§ Text shown

┄┄┄┄┄┄┄┄┄┄┄┄┄┄┄┄┄┄┄┄

The intensity of the 110 and the \(1\bar{1}0\) reflections are low compared to the background, the fits of the reflection positions come with significantly higher error bars compared to the other reflections. In Fig. 3, one can clearly see that the two reflections are best resolved for flax. The values for the \({d}_{1\bar{1}0}\) distances ranging from 5.91 Å for tension wood up to 6.06 Å for pine wood as well as the \({d}_{110}\) distances with values from 5.28 Å for pine wood and up to 5.41 Å for tension wood are in good agreement with values reported before (Quesada Cabrera et al. 2011).

Fig. 5
figure 5

Linear compression of for flax, pine and tension wood of the a [100] direction as derived from the 200 reflection for the unit cell parameter a and b of the [001] direction derived from the change of the position of the 004 reflection for the unit cell parameter c, both fitted with a straight line.

Conclusion and outlook

We have shown here that the unit cell of three different types of native cellulose shows a highly anisotropic behaviour under hydrostatic pressure, which can be attributed to the difference between covalent bonds and van-der-Waals interactions. The compressibilities along the [001] direction of the cellulose crystals are in line previous reports. For the [100] direction, the compressibilities are higher than previously reported. More systematic studies are required to investigate whether this is sample-dependent or whether this be attribute to the method applied. In order to exclude a potential influence of the pressurizing water onto the cellulose structure, similar experiments could be performed with a water-free pressurizing medium (e.g. alcohols, silicone oil).

┄┄┄┄┄┄┄┄┄┄┄┄┄┄┄┄┄┄┄┄

§ Collected data
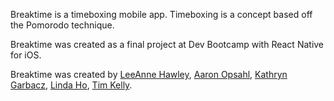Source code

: Breaktime is a timeboxing mobile app.  Timeboxing is a concept based off the Pomorodo technique. 

Breaktime was created as a final project at Dev Bootcamp with React Native for iOS.   

Breaktime was created by [LeeAnne Hawley](https://github.com/LHAWLEY), [Aaron Opsahl](https://github.com/Rinthm), [Kathryn Garbacz](https://github.com/Katushe), [Linda Ho](https://github.com/oanhcodes), [Tim Kelly](https://github.com/timlkelly).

┄┄┄┄┄┄┄┄┄┄┄┄┄┄┄┄┄┄┄┄

§ What is being asked
Reproduce the part of the cellulose compression text starting at "Conclusion and outlook" and ending at "alcohols, silicone oil).", replacing "hydrostatic pressure" with "isostatic pressure". The material after the text comes from a separate source.

§ Exercise answer
Conclusion and outlook

We have shown here that the unit cell of three different types of native cellulose shows a highly anisotropic behaviour under isostatic pressure, which can be attributed to the difference between covalent bonds and van-der-Waals interactions. The compressibilities along the [001] direction of the cellulose crystals are in line previous reports. For the [100] direction, the compressibilities are higher than previously reported. More systematic studies are required to investigate whether this is sample-dependent or whether this be attribute to the method applied. In order to exclude a potential influence of the pressurizing water onto the cellulose structure, similar experiments could be performed with a water-free pressurizing medium (e.g. alcohols, silicone oil).